BANZ-FS Dataset Collection

Collection, Cleaning and Labelling Procedure for Web Data

Collection. “ABC News with Auslan” and YouTube sources are open sources. Beginning in 2022, “ABC News with Auslan” has provided weekly broadcasts covering key domestic and international news events, as well as weather forecasts. It is an ongoing program, and previous work aligned 45 videos collected up to May 2023, along with a small number of fingerspelling annotations. In this work, we extend the collection by acquiring an additional 80 videos spanning from May 2023 to April 2025. These broadcasts feature live sign language translation (simultaneous interpretation) by Auslan experts, intended for deaf and hearing-impaired viewers. News content inherently includes a rich set of fingerspelling scenarios, such as personal names, place names, organization names, phone numbers, and other proper nouns, making it an ideal source for studying fingerspelling phenomena. To further diversify our dataset, we also include several high-quality publicly available documentaries and educational videos interpreted with BSL and NZSL, primarily sourced from YouTube. These videos typically feature daily conversations, learning activities, or introductions to specific topics.

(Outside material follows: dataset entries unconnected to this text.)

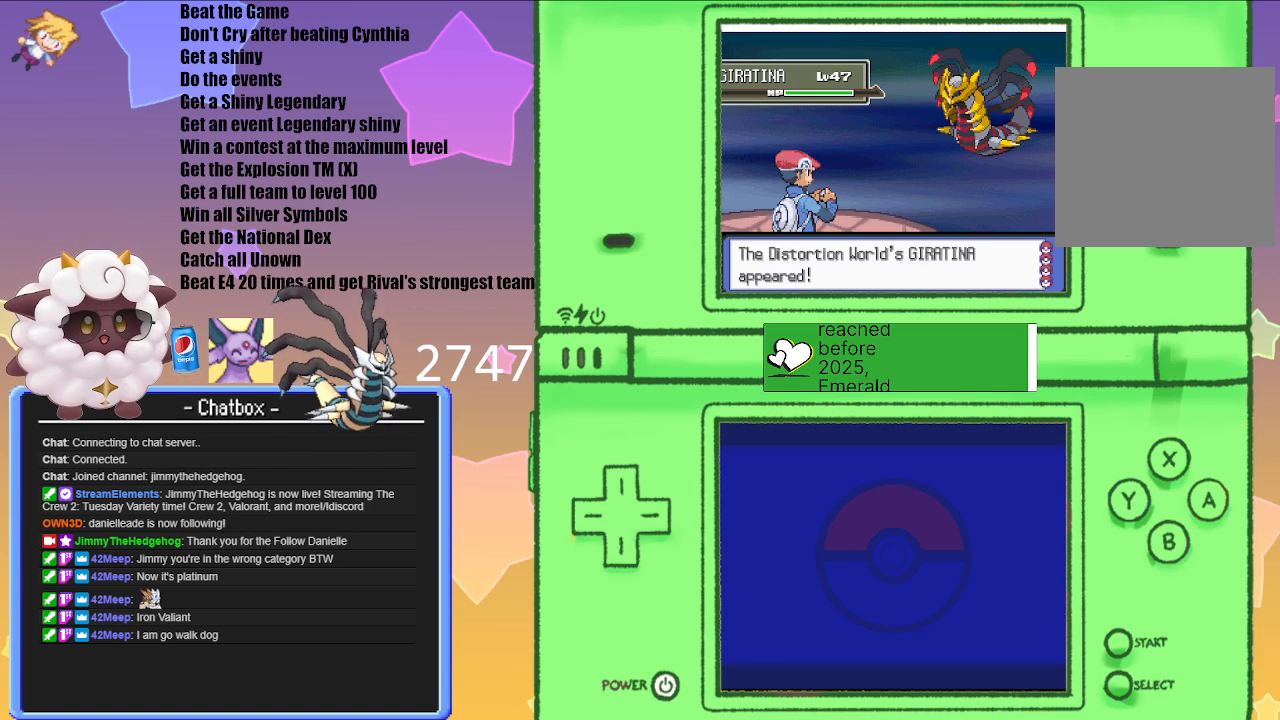
{"buttons": ["L1", "R1"], "left_stick": "center", "right_stick": "center", "events": []}
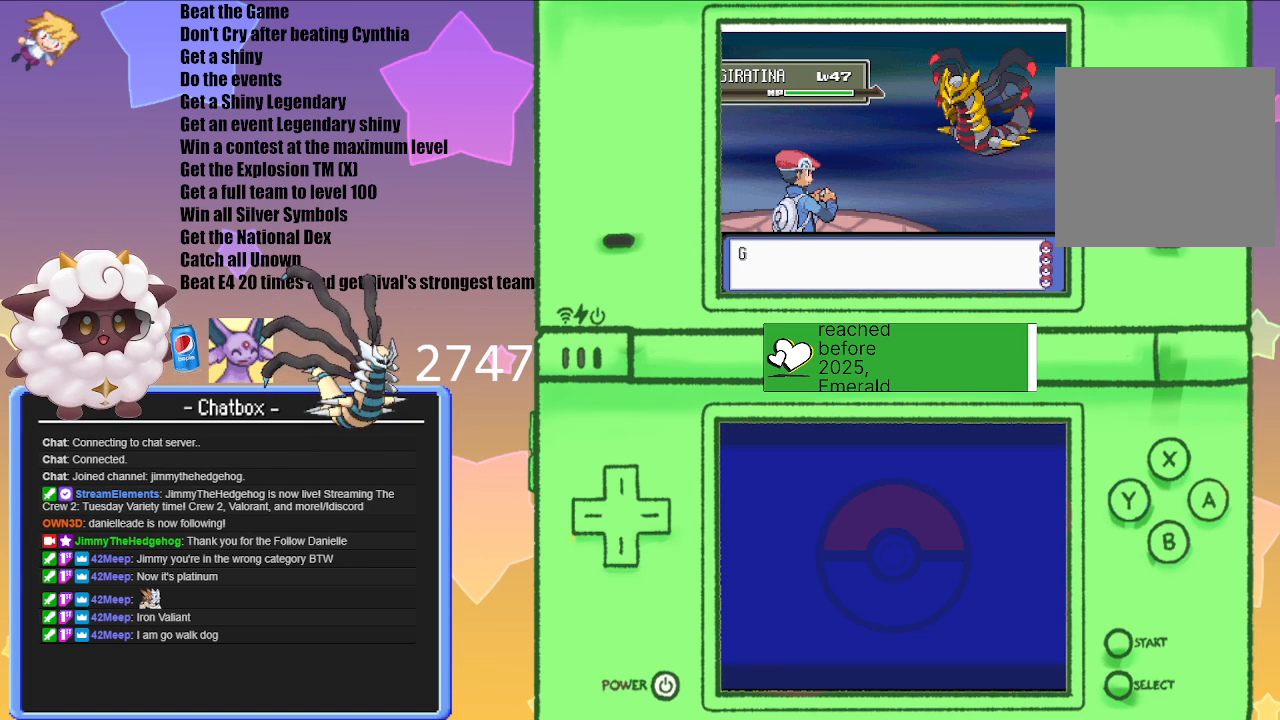
{"buttons": ["L1", "R1"], "left_stick": "center", "right_stick": "center", "events": []}
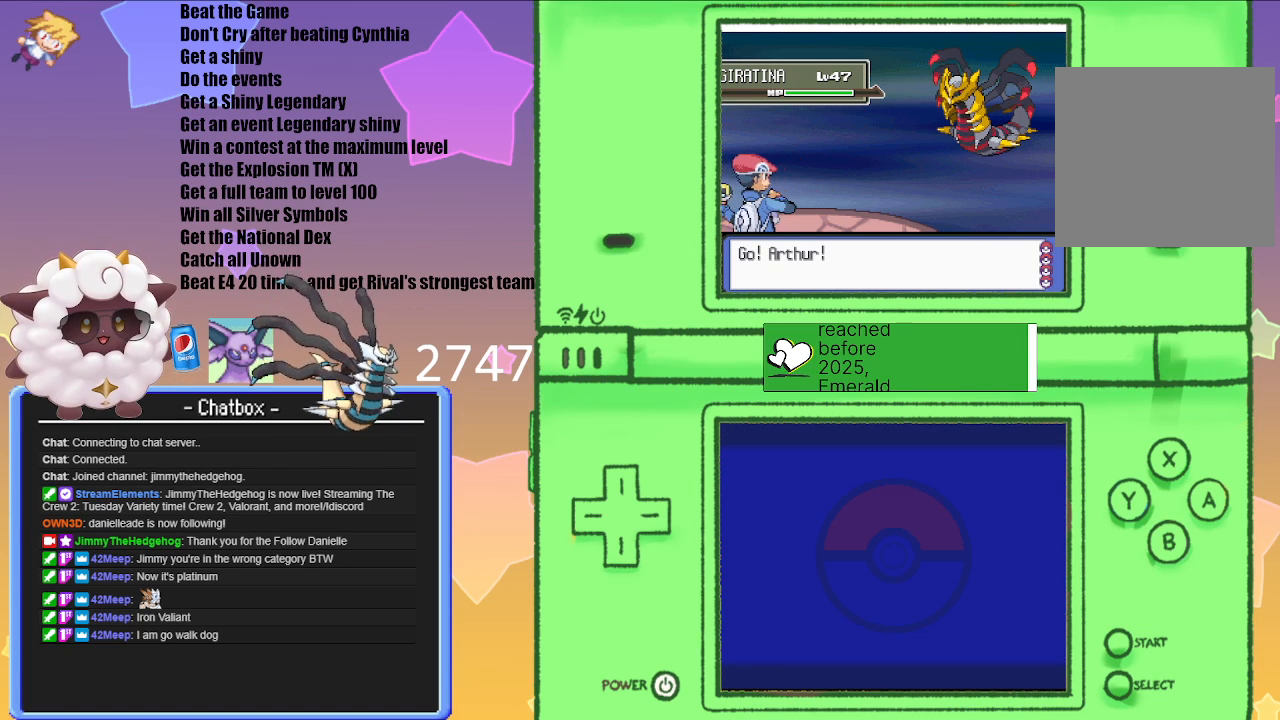
{"buttons": ["L1", "R1"], "left_stick": "center", "right_stick": "center", "events": []}
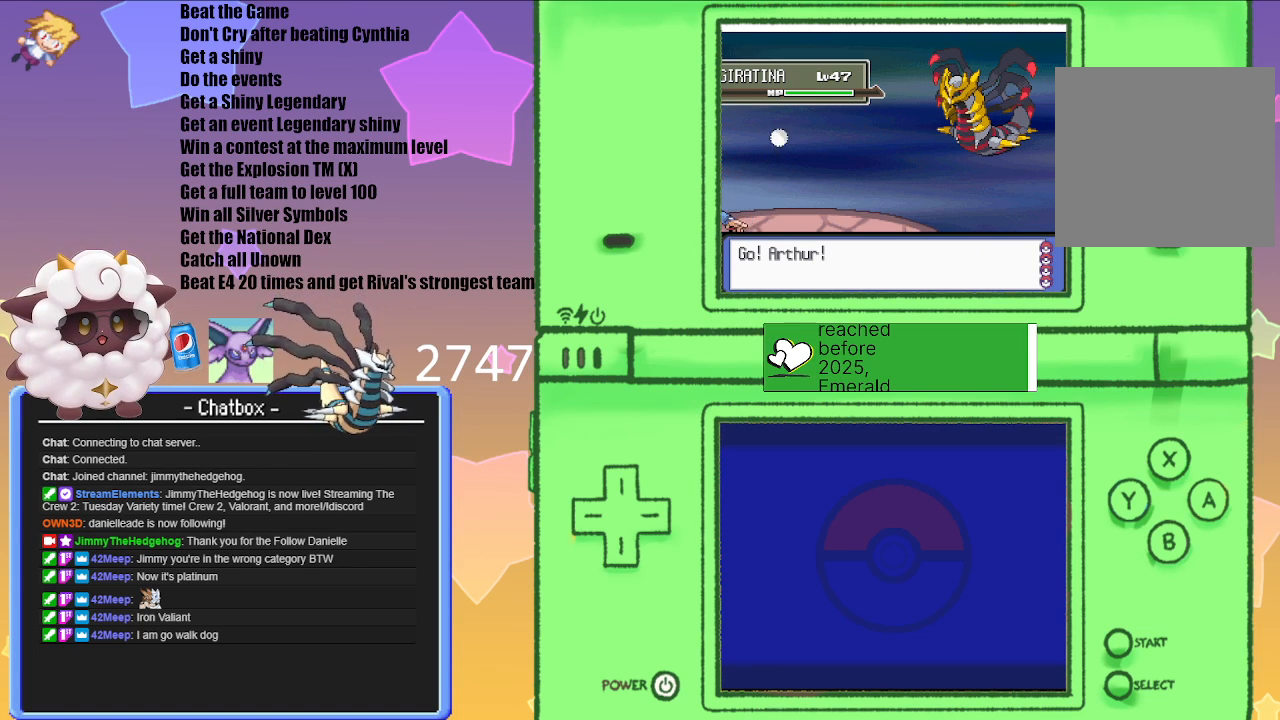
{"buttons": ["L1", "R1"], "left_stick": "center", "right_stick": "center", "events": []}
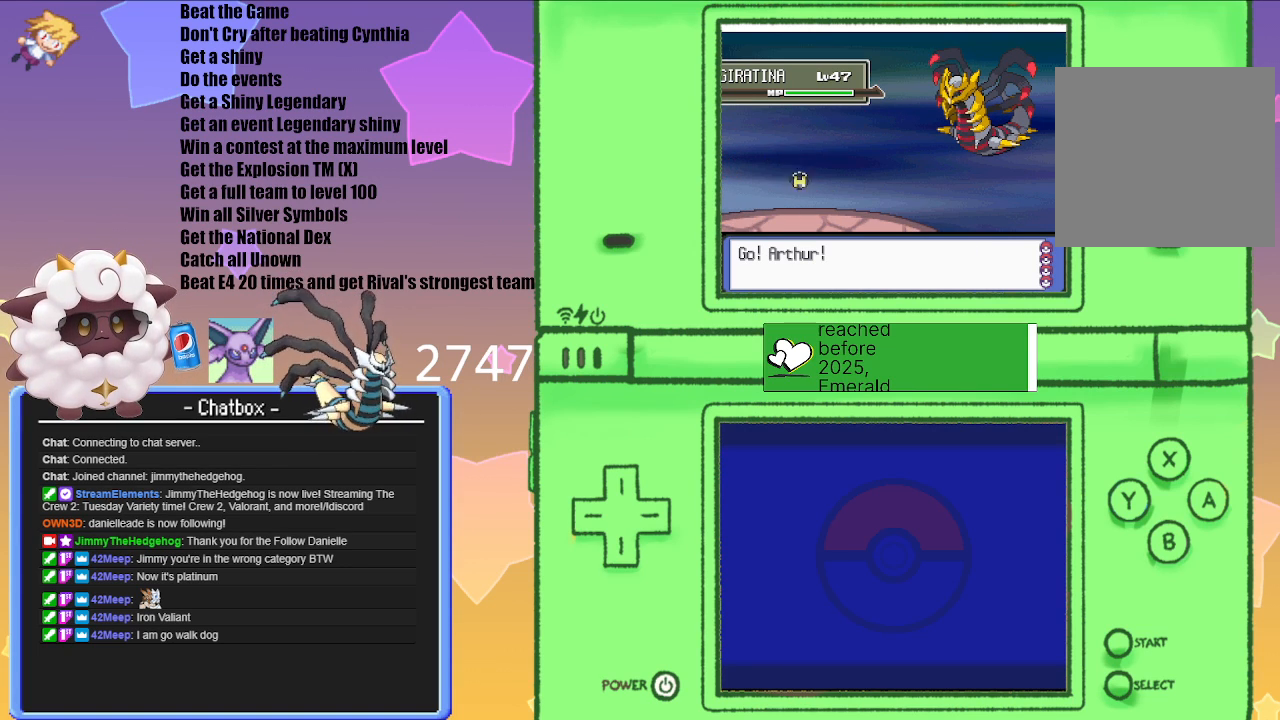
{"buttons": ["L1", "R1"], "left_stick": "center", "right_stick": "center", "events": []}
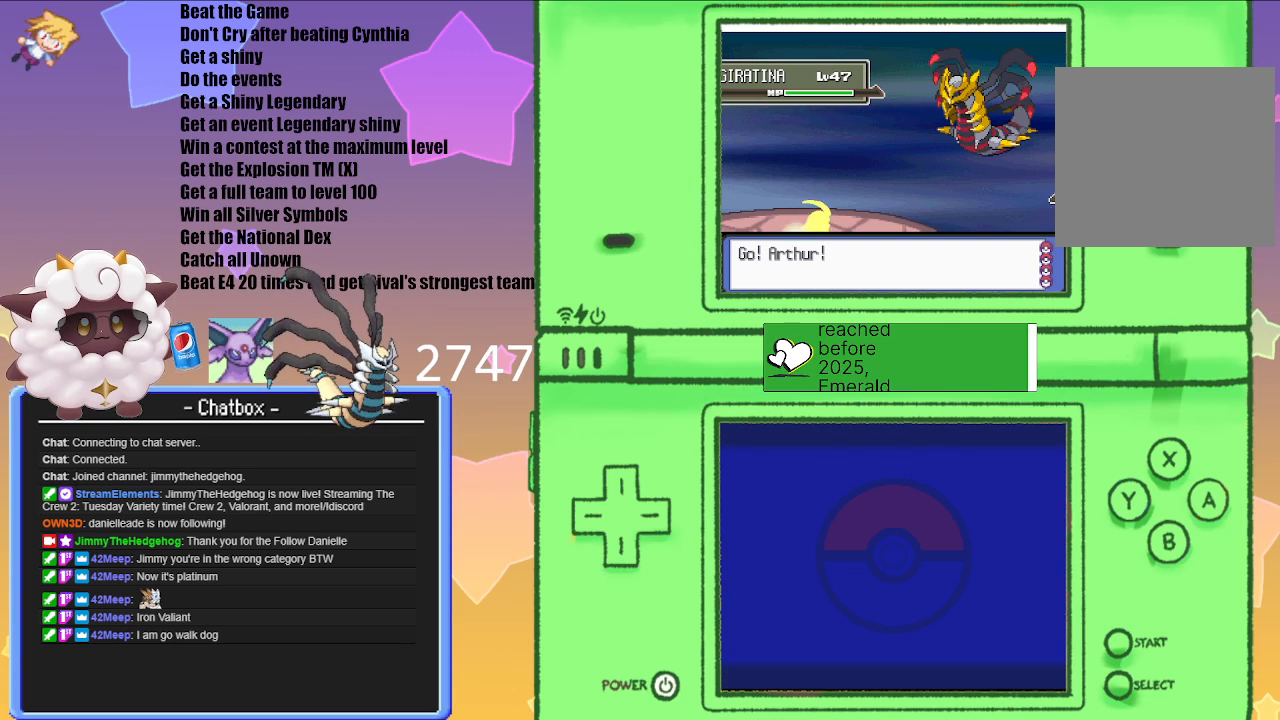
{"buttons": ["L1", "R1"], "left_stick": "center", "right_stick": "center", "events": []}
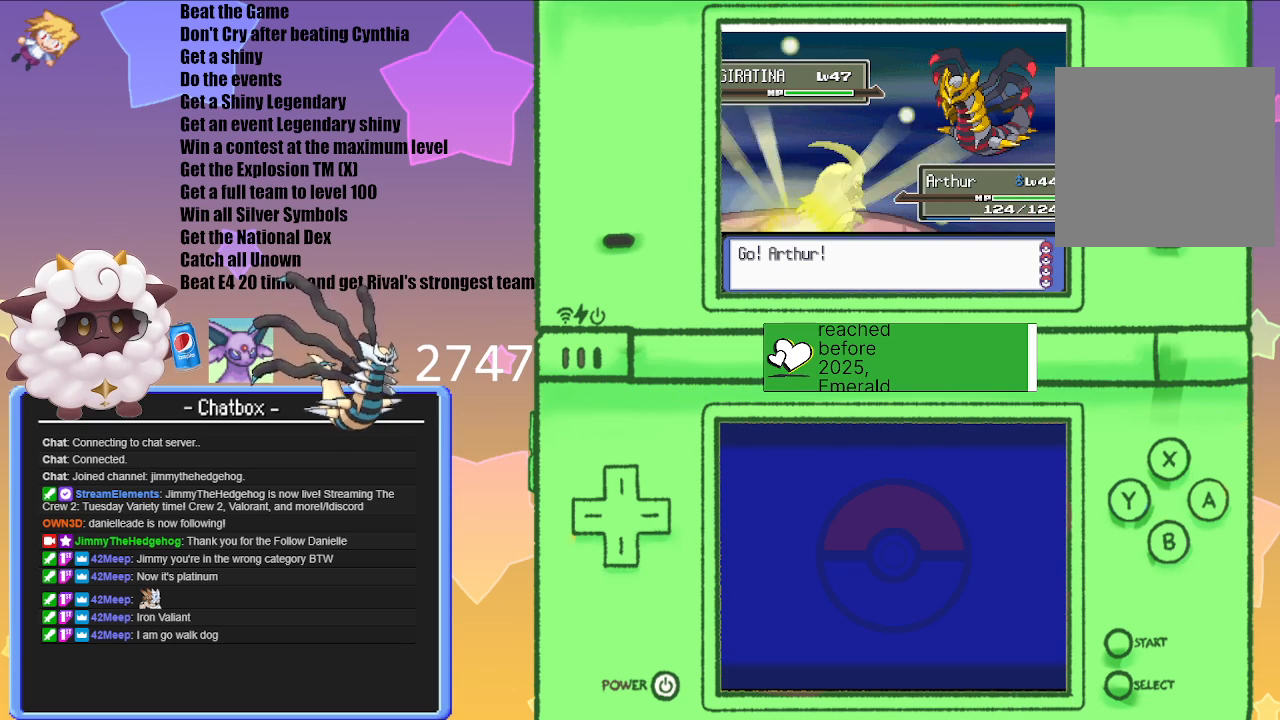
{"buttons": ["L1", "R1"], "left_stick": "center", "right_stick": "center", "events": []}
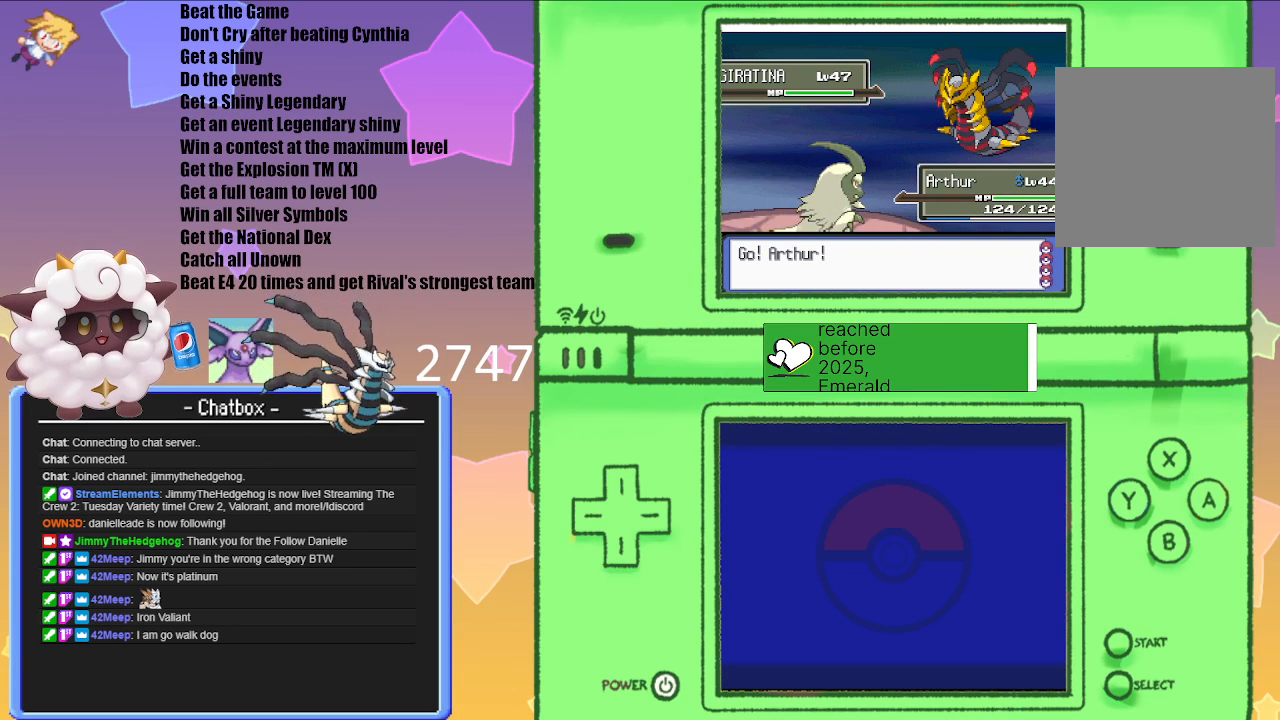
{"buttons": ["L1", "R1"], "left_stick": "center", "right_stick": "center", "events": [[267, "START", "down"], [500, "START", "up"]]}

Cleaning. All original videos are accompanied by standard English dubbing and subtitles. We retrieve subtitles for each complete video, formatted as “[Start Time] subtitle [End Time]”, with timing aligned to the spoken dubbing. Following the subtitle cleaning strategy proposed in Auslan-Daily, we perform simple cleaning operations: merge fragments ending in commas with their subsequent lines, split overlapping subtitles into separate sentences, and discard entries with only non-semantic fillers. As a result, we obtain approximately 30K complete and cleaned subtitles requiring further alignment with fingerspelling segments.

Labelling. To annotate fingerspelling instances, we invited experienced Auslan experts to assist in the labelling process. In particular, for news videos, we additionally perform temporal alignment to ensure segment-level consistency. For each video, we first employ AlphaPose to track all individuals in the scene. The annotation process proceeds in several steps: (1) verify and refine video-subtitle alignment; (2) identify the signer ID based on pose trajectories; (3) if fingerspelling is present, annotate the corresponding temporal segment; and (4) retrieve the associated target lexicon from the subtitle, if it exists. To guarantee the annotation quality of our dataset, we conduct a cross-check verification process during each data labelling procedure stage. Specifically, we ask each Auslan annotator as an examiner to cross-check around 5% of annotated video clips provided by another annotator. The video clips are chosen randomly. If the examiner finds more than 10% of annotated videos have obvious errors, a third annotator is invited to review and correct the annotations. Through the collaborative efforts of five Auslan experts and five annotators, we complete all annotations with approximately 500 work hours. Overall, our dataset contains the following annotations: (1) temporal boundaries of sign video clips; (2) temporal boundaries of fingerspellings; (3) lexical forms of fingerspellings; and (4) English transcriptions. These annotations can be further investigated for fingerspelling-related tasks.

Collection for Lab Data

To complement our web data, followed by MM-WLAuslan, we record lab-controlled videos using a multi-camera RGB-D setup. The recording studio is equipped with a green screen and includes three Kinect-V2 cameras positioned at left-front, front, and right-front angles, along with a centrally placed RealSense camera. We invite participants with diverse Auslan experience, including deaf individuals, Auslan experts, and sign language learners. Participants are instructed to perform frequently used fingerspelling words and expressions commonly encountered in daily communication contexts. Each sign instance is verified by at least one expert to ensure expression accuracy, while the inclusion of volunteers enhances signer diversity and realism. This setup facilitates the study of cross-camera robustness and supports high-quality benchmarking under controlled conditions.

Schematic diagram of our recording studio.